- _Exercise brief_: Match on the string "height" in the entries below and return every matching line.

(Saved data entries)
↓↓↓

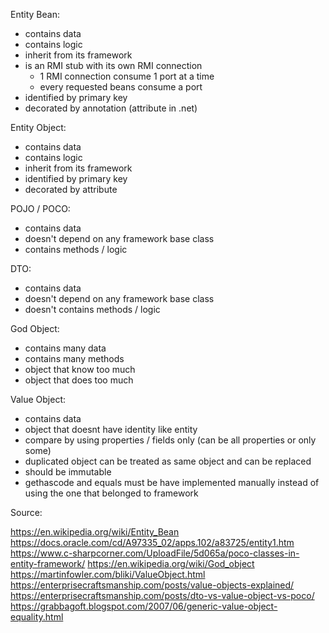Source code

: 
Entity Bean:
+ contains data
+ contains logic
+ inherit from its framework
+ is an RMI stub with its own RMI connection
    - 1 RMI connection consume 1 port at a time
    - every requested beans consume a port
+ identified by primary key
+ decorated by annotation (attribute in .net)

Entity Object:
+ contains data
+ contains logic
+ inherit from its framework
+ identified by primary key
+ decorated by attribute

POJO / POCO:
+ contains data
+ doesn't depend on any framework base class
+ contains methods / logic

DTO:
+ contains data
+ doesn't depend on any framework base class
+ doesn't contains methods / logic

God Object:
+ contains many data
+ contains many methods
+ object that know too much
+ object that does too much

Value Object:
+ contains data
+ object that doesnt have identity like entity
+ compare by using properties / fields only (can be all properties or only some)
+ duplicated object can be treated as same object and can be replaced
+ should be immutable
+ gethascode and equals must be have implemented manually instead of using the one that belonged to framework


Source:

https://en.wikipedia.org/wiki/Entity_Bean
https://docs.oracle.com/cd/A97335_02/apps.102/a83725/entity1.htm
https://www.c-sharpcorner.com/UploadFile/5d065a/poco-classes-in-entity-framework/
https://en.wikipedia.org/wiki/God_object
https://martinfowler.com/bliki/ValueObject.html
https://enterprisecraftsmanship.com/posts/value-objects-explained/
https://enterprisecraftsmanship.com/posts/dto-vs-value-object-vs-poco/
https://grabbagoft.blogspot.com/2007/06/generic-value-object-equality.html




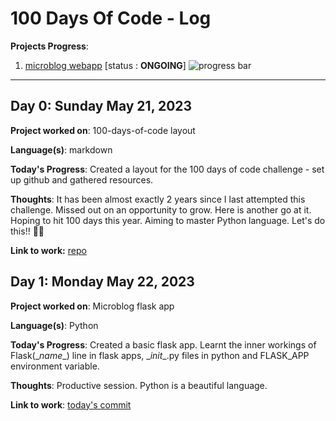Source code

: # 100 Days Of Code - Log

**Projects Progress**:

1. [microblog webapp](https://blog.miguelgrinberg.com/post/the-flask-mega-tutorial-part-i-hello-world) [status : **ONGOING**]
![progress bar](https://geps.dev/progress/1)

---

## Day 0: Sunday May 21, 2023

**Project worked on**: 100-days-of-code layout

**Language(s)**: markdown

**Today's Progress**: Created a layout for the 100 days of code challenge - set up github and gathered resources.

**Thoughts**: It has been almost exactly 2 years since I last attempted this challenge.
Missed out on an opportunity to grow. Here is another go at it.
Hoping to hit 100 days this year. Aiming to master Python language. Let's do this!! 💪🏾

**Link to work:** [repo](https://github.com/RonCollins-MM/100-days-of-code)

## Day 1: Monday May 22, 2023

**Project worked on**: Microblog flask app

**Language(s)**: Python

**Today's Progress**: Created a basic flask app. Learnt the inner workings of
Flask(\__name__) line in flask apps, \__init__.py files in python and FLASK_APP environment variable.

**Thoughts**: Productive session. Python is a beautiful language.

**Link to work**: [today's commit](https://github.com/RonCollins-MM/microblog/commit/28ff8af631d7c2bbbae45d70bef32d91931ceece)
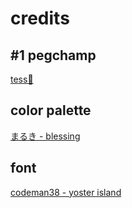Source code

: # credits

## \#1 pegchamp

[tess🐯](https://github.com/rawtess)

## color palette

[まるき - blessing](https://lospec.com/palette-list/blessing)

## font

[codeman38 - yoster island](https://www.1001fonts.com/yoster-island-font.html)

↑↑↑
↓↓↓

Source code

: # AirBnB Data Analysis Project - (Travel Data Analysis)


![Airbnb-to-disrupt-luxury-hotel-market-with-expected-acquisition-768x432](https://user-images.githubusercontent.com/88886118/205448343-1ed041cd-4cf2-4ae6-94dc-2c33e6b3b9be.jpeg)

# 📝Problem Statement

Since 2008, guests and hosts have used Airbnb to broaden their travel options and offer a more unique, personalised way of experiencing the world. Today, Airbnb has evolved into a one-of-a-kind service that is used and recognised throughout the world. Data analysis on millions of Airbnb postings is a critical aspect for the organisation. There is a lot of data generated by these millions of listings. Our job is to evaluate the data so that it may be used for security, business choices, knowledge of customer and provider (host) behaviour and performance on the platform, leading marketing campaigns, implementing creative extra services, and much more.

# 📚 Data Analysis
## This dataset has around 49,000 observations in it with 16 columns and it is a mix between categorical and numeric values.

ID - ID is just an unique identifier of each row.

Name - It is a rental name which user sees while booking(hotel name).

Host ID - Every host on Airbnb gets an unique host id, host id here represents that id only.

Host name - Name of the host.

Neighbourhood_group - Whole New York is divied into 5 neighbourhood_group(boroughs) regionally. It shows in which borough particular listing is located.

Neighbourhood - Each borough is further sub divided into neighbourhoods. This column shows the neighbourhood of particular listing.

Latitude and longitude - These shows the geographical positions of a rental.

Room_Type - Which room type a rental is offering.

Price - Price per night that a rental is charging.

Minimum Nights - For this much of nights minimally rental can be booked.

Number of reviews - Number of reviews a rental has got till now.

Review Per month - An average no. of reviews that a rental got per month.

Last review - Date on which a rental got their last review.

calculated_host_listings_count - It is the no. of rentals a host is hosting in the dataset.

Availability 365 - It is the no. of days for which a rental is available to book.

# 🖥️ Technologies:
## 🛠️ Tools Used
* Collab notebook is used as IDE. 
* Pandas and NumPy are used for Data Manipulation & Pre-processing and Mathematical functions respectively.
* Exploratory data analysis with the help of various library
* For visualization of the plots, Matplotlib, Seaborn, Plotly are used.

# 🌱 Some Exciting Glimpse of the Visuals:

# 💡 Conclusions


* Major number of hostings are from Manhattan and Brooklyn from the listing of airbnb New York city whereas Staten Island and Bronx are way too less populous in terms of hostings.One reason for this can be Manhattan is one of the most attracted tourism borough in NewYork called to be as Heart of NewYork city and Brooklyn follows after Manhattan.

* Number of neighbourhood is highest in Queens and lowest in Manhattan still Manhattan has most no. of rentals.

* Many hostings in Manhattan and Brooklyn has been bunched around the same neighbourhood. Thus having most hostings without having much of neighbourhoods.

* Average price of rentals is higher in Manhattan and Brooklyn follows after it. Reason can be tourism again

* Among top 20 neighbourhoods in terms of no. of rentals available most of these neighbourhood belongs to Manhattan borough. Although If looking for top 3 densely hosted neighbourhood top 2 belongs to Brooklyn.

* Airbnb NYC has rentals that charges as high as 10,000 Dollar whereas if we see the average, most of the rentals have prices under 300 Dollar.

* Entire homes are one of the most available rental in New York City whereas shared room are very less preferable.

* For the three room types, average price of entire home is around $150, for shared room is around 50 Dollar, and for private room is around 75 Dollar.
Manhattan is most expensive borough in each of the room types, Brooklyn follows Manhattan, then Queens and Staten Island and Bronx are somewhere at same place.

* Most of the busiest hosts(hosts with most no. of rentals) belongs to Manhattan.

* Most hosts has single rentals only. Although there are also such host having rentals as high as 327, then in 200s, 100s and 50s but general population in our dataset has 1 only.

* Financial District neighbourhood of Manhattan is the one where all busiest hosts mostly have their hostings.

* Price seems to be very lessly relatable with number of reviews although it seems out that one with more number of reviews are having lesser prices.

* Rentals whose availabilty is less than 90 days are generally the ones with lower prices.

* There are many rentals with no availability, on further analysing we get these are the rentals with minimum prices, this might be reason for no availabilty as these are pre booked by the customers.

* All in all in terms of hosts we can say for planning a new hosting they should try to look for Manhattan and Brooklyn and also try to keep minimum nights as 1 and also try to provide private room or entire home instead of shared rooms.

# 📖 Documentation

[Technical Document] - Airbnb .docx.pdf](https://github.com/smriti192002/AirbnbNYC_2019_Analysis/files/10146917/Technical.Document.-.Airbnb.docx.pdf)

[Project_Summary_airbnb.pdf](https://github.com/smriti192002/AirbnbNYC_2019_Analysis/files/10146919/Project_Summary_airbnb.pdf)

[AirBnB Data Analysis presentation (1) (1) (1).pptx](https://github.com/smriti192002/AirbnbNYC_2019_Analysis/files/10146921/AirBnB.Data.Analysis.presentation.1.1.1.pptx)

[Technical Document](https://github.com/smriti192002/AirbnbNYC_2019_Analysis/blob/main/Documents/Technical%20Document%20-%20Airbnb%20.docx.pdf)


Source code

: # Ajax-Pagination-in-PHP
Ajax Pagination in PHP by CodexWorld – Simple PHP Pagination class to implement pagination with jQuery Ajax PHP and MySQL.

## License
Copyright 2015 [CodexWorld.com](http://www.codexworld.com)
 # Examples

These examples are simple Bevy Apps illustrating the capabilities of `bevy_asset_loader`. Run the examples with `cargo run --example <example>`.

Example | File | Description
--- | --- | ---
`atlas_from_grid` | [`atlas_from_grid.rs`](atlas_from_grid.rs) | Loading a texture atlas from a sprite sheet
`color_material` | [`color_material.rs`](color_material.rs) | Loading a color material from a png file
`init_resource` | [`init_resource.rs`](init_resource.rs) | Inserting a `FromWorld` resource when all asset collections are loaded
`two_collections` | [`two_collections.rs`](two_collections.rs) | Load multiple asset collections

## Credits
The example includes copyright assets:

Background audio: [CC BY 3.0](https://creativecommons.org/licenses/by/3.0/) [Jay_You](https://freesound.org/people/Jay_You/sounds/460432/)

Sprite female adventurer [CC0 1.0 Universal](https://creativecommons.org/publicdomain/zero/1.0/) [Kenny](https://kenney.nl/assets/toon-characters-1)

↑↑↑
↓↓↓

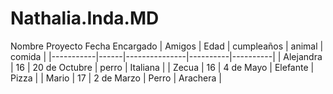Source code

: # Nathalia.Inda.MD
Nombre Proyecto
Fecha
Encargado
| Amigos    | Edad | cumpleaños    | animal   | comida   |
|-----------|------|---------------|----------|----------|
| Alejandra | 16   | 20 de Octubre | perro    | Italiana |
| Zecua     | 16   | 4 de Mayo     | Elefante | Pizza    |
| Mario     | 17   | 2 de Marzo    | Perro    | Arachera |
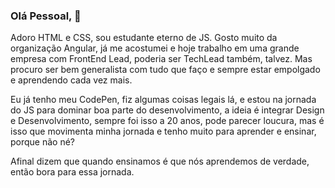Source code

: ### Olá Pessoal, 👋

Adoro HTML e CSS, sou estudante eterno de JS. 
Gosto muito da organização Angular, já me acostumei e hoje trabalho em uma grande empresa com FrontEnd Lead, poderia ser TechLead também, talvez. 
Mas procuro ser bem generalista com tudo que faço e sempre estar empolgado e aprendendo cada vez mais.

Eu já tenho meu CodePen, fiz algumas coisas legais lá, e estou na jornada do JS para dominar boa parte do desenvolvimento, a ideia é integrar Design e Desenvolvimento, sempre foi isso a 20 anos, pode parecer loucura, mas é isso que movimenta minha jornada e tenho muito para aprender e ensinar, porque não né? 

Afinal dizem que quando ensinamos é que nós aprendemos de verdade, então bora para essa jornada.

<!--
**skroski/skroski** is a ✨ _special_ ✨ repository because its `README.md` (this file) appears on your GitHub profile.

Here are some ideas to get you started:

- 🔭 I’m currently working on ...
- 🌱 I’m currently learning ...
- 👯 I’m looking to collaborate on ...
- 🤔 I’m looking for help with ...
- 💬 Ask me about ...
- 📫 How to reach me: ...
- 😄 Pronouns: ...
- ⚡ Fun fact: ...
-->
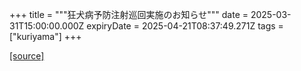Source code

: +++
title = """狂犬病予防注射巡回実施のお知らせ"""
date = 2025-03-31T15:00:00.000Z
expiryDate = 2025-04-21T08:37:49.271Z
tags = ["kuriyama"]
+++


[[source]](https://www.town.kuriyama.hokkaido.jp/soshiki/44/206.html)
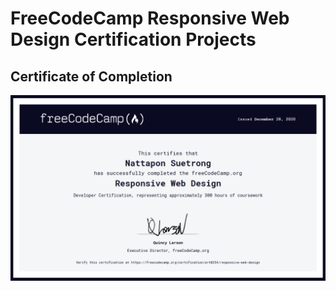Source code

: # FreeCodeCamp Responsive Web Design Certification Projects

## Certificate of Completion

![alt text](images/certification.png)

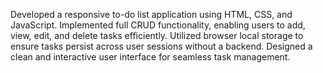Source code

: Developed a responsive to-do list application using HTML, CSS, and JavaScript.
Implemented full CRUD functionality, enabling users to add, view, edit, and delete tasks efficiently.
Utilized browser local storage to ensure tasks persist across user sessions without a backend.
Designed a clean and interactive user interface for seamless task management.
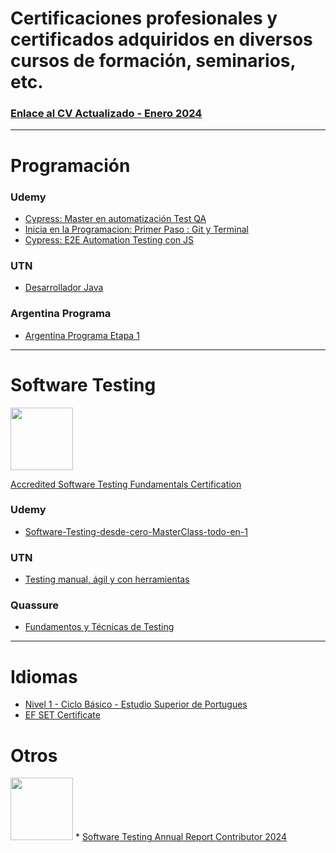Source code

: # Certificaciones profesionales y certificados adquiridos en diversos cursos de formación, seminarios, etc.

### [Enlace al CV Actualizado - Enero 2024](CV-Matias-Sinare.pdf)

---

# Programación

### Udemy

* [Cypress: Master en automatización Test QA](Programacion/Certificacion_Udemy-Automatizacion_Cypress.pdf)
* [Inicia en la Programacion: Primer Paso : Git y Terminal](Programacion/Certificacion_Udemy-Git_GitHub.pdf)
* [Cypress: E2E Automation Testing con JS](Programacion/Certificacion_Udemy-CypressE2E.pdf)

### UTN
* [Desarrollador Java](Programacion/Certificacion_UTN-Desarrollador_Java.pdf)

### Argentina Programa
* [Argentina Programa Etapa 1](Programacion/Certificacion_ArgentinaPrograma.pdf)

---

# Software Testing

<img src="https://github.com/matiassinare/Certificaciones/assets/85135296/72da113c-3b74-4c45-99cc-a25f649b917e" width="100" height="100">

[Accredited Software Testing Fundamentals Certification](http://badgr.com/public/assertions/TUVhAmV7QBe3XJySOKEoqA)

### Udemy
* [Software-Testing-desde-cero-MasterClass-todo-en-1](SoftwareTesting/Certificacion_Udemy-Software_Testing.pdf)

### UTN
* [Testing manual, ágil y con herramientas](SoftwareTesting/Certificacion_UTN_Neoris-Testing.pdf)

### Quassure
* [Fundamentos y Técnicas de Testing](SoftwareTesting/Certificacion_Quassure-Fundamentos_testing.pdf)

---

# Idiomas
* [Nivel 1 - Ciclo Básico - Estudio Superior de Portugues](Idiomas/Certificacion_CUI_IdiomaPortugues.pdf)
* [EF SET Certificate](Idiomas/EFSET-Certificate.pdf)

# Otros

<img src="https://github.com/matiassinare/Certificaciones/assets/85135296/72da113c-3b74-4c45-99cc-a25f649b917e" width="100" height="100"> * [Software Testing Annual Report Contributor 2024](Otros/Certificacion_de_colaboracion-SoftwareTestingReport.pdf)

↑↑↑

- _Solved problem_:
<img src="https://github.com/matiassinare/Certificaciones/assets/85135296/72da113c-3b74-4c45-99cc-a25f649b917e" width="100" height="100">
<img src="https://github.com/matiassinare/Certificaciones/assets/85135296/72da113c-3b74-4c45-99cc-a25f649b917e" width="100" height="100"> * [Software Testing Annual Report Contributor 2024](Otros/Certificacion_de_colaboracion-SoftwareTestingReport.pdf)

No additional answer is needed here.